The Presbyterian Student Center at UGA has led registration drives in front of its building and at Tate Student Center to encourage students to vote and make sure they’re registered, said campus minister Haley Lerner.
Lerner said they haven’t seen as many people at the registration drives as they have in the past because of COVID-19, and many people have told the PSC that they’re already registered to vote.

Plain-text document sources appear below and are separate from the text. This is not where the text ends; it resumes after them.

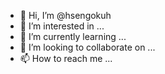 - 👋 Hi, I’m @hsengokuh
- 👀 I’m interested in ...
- 🌱 I’m currently learning ...
- 💞️ I’m looking to collaborate on ...
- 📫 How to reach me ...

<!---
hsengokuh/hsengokuh is a ✨ special ✨ repository because its `README.md` (this file) appears on your GitHub profile.
You can click the Preview link to take a look at your changes.
--->
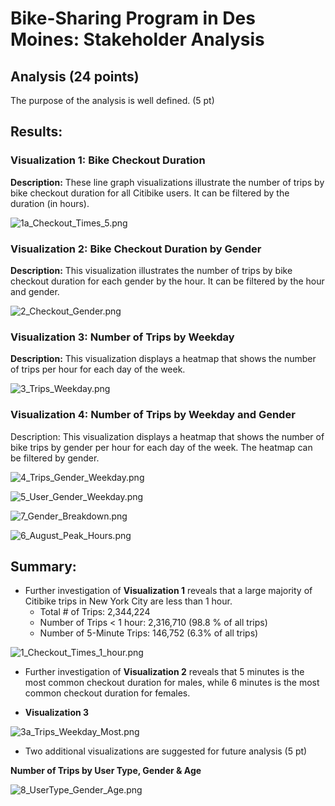 # Bike-Sharing Program in Des Moines: Stakeholder Analysis

## Analysis (24 points)

The purpose of the analysis is well defined. (5 pt)

## Results:

### Visualization 1: Bike Checkout Duration

**Description:** These line graph visualizations illustrate the number of trips by bike checkout duration for all Citibike users. It can be filtered by the duration (in hours). 

![1a_Checkout_Times_5.png](Images/1a_Checkout_Times_5.png)


### Visualization 2: Bike Checkout Duration by Gender

**Description:** This visualization illustrates the number of trips by bike checkout duration for each gender by the hour. It can be filtered by the hour and gender. 

![2_Checkout_Gender.png](Images/2_Checkout_Gender.png)


### Visualization 3: Number of Trips by Weekday

**Description:** This visualization displays a heatmap that shows the number of trips per hour for each day of the week. 

![3_Trips_Weekday.png](Images/3_Trips_Weekday.png)


### Visualization 4: Number of Trips by Weekday and Gender

Description: This visualization displays a heatmap that shows the number of bike trips by gender per hour for each day of the week. The heatmap can be filtered by gender. 

![4_Trips_Gender_Weekday.png](Images/4_Trips_Gender_Weekday.png)


![5_User_Gender_Weekday.png](Images/5_User_Gender_Weekday.png)


![7_Gender_Breakdown.png](Images/7_Gender_Breakdown.png)


![6_August_Peak_Hours.png](Images/6_August_Peak_Hours.png)


## Summary:

- Further investigation of **Visualization 1** reveals that a large majority of Citibike trips in New York City are less than 1 hour. 
  - Total # of Trips: 2,344,224
  - Number of Trips < 1 hour: 2,316,710 (98.8 % of all trips)
  - Number of 5-Minute Trips: 146,752 (6.3% of all trips)

![1_Checkout_Times_1_hour.png](Images/1_Checkout_Times_1_hour.png)

- Further investigation of **Visualization 2** reveals that 5 minutes is the most common checkout duration for males, while 6 minutes is the most common checkout duration for females. 

- **Visualization 3**

![3a_Trips_Weekday_Most.png](Images/3a_Trips_Weekday_Most.png)

- Two additional visualizations are suggested for future analysis (5 pt)

**Number of Trips by User Type, Gender & Age**

![8_UserType_Gender_Age.png](Images/8_UserType_Gender_Age.png)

However, they’ve seen around 60-90 people at each tabling session, she said.
The PSC has also sent letters to potential voters and attempted to make sure people have access to voting, Lerner said.
“We want people to be active in what it is that they believe in and do something about that and say something about that,” Lerner said. “We believe voting is one way to do it.”
Lerner said she believes elected officials have responsibilities of governance of the systems which affect how people are able to have access to “living their full and best God-ordained life.” Voting is a way to address systems harming others and movements toward larger change that go beyond charity and caring for individuals, she said.
“Jesus was … executed by the state and was very politically active, and therefore it’s our policy to resist the same kinds of empires and to put our faith into action which has implications for politics,” Lerner said.
Ellie Reingold, a junior interdisciplinary theater and animation major and member of UGA Hillel, said religion is supposed to stay out of the political process. UGA Hillel is a community organization as much as it is a religious organization, Reingold said.
Since most of its members are secular, UGA Hillel feels it has a responsibility to wield its influence for positive community and social change, she said.
In addition to advocating for Hillel International’s MitzVote campaign, which has information about polling places, registering to vote, absentee ballots and working at polling locations, the organization has also stepped up its social media presence and has posted information about voting in the Athens area.
Reingold said UGA Hillel felt it was important to encourage students to vote because of Judaism’s tenant of tikkun olam, which means repairing the world.
“It’s our responsibility to try and make the world a better place for those who come after us,” Reingold said. “One of the ways that we incite positive change is by participating in our democracy and voting. We feel that it’s a really important thing to engage in.”